Hi Steven,
On Sat, Apr 3, 2010 at 5:45 AM, Steven Rostedt <rostedt@goodmis.org> wrote:
I added the RB_WARN_ON(ret == RB_PAGE_MOVED) in rb_set_head_page()
as you suggested and I think it has helped me figure out the problem.
I saw a warning triggered by this WARN_ON this morning and realized
that although we are not doing read from interrupt context, we sometimes
call ring_buffer_empty() from a timer interrupt handler that checks whether
there is new data coming in the trace buffer and if so wakes up the
user-space reader. ring_buffer_empty() calls rb_set_head_page()

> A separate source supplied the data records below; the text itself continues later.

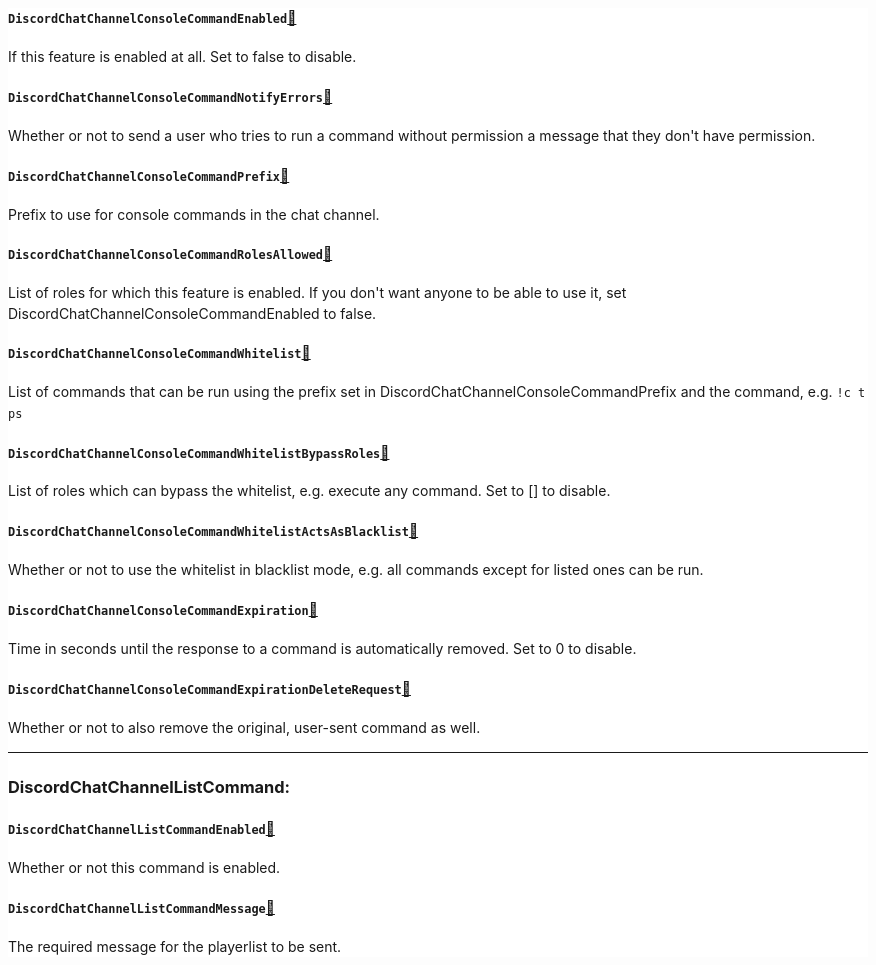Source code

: #### `DiscordChatChannelConsoleCommandEnabled`[🔗](https://config.discordsrv.com/config/DiscordChatChannelConsoleCommandEnabled)
If this feature is enabled at all. Set to false to disable.  

#### `DiscordChatChannelConsoleCommandNotifyErrors`[🔗](https://config.discordsrv.com/config/DiscordChatChannelConsoleCommandNotifyErrors)
Whether or not to send a user who tries to run a command without permission a message that they don't have permission.  

#### `DiscordChatChannelConsoleCommandPrefix`[🔗](https://config.discordsrv.com/config/DiscordChatChannelConsoleCommandPrefix)
Prefix to use for console commands in the chat channel.  

#### `DiscordChatChannelConsoleCommandRolesAllowed`[🔗](https://config.discordsrv.com/config/DiscordChatChannelConsoleCommandRolesAllowed)
List of roles for which this feature is enabled. If you don't want anyone to be able to use it, set DiscordChatChannelConsoleCommandEnabled to false.  

#### `DiscordChatChannelConsoleCommandWhitelist`[🔗](https://config.discordsrv.com/config/DiscordChatChannelConsoleCommandWhitelist)
List of commands that can be run using the prefix set in DiscordChatChannelConsoleCommandPrefix and the command, e.g. `!c tps`  

#### `DiscordChatChannelConsoleCommandWhitelistBypassRoles`[🔗](https://config.discordsrv.com/config/DiscordChatChannelConsoleCommandWhitelistBypassRoles)
List of roles which can bypass the whitelist, e.g. execute any command. Set to [] to disable.  

#### `DiscordChatChannelConsoleCommandWhitelistActsAsBlacklist`[🔗](https://config.discordsrv.com/config/DiscordChatChannelConsoleCommandWhitelistActsAsBlacklist)
Whether or not to use the whitelist in blacklist mode, e.g. all commands except for listed ones can be run.  

#### `DiscordChatChannelConsoleCommandExpiration`[🔗](https://config.discordsrv.com/config/DiscordChatChannelConsoleCommandExpiration)
Time in seconds until the response to a command is automatically removed. Set to 0 to disable.  

#### `DiscordChatChannelConsoleCommandExpirationDeleteRequest`[🔗](https://config.discordsrv.com/config/DiscordChatChannelConsoleCommandExpirationDeleteRequest)
Whether or not to also remove the original, user-sent command as well.  

---

### DiscordChatChannelListCommand:  
#### `DiscordChatChannelListCommandEnabled`[🔗](https://config.discordsrv.com/config/DiscordChatChannelListCommandEnabled)
Whether or not this command is enabled.
#### `DiscordChatChannelListCommandMessage`[🔗](https://config.discordsrv.com/config/DiscordChatChannelListCommandMessage)
The required message for the playerlist to be sent.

that can move the head_page. As far as I understand, it should be
ok to have ring_buffer_empty() preempt a writer so I guess we should leave
that RB_WARN_ON out from rb_set_head_page(). The problem in our case
is that we use our own locking mechanism to guarantee a single reader
instead of using the cpu_buffer->reader_lock so the reader is not synchronized
with ring_buffer_empty(). So when ring_buffer_empty() is called while
we are in the process of swapping the reader_page and head_page, the
head_page pointer can point to the old head, i.e., the new reader_page,
and we will enter into an infinite loop.
I wrapped our rb_get_reader_page() calls with cpu_buffer->reader_lock
spinlock and it seems to have solved the problem.
Thank you very much for the help!
Jiaying
--